Skarstedt Gallery is delighted to announce an upcoming exhibition of new works by Stefan Rinck opening in East Hampton on July 28th. Titled Semigods of the Jockey Club, the show marks Rinck’s first solo exhibition in New York.

For this exhibition, Rinck has brought to life a new cast of motley characters centered around themes of sports, gambling, and symbols of modern life. Best known for manipulating stones such as diabase, marble, quartzite, and sandstone through traditional hand-carving techniques, the works on view feature Rinck’s signature textured and polished surfaces that allow the works to glisten and gleam as light hits the assorted man-made grooves or crystals inherent in some of the stones. This play of light activates the works with a sense of theatricality, aiding in the narrative elements of his figures.

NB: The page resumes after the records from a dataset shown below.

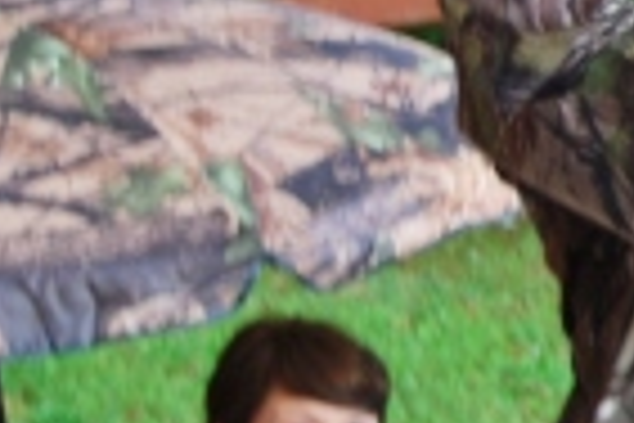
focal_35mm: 327
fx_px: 5758
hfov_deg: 6.1
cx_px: 1268
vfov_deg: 4.2
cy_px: -130
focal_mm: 48
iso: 220
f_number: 5.6
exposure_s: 1/30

Inspired by French Romanesque, Pre-Columbian, and African sculpture, the works are imbued with an atavistic nature with a decidedly modern twist.

Sports and gambling collide in the layout of the exhibition, which is set up like a racetrack, with some figures about to race one another while others engage as spectators. Forecaster, with the results of the race emblazoned on the back of his mask, looms over the group, ominously aware of the outcome. Many objects on view sport the vestiges of the athletic activities they represent. Chief of the Feather Industry dons a tennis headband out of which sprouts a multitude of feathers, while Lifeguard clutches a ring buoy, his round belly indicating he may not quite be up for the task. Meanwhile, other characters are engaged in more nefarious activities, such as Wrong Bet Rabbit, whose name implies his misfortune while his shoulders slump as he hides his shame behind a mask. Then there is Modernistic Squeezer, whose bluffing strategies are revealed through Miro-inspired smiles and Brancusi-esque forms, or Two-armed bandit, so enamored by the slot machine that the symbols flash in his eyes.

With a total of twenty-four works, the exhibition also features creatures who expand upon Rinck’s previous investigations into popular culture and contemporary society, embedding his pieces with references to film, mythology, art history, French culture, and literature. Marcel Proust’s multi-volume magnum opus, In Search of Lost Time, serves as a thread that ties many of the exhibition’s elements together. The title Semigods of the Jockey Club is itself is a subtle reference to Charles Swann, a primary character in the story whose membership in the prestigious Jockey Club indicates his stature in society, which slowly falters as political and personal events progress throughout the book. The Jockey Club, a real-life gentleman’s club based in Paris, was originally founded as an authority on horse racing and breeding, linking the cultural elements latent within these objects to those which overtly symbolize sports and gambling. Likewise, Proust’s exploration of involuntary memory speaks to Rinck’s deft ability to harken back to another time and place while remaining firmly in the present, shifting timelines with unique ease and making his style as necessary to the meaning of his works as the actions and titles of the characters he creates.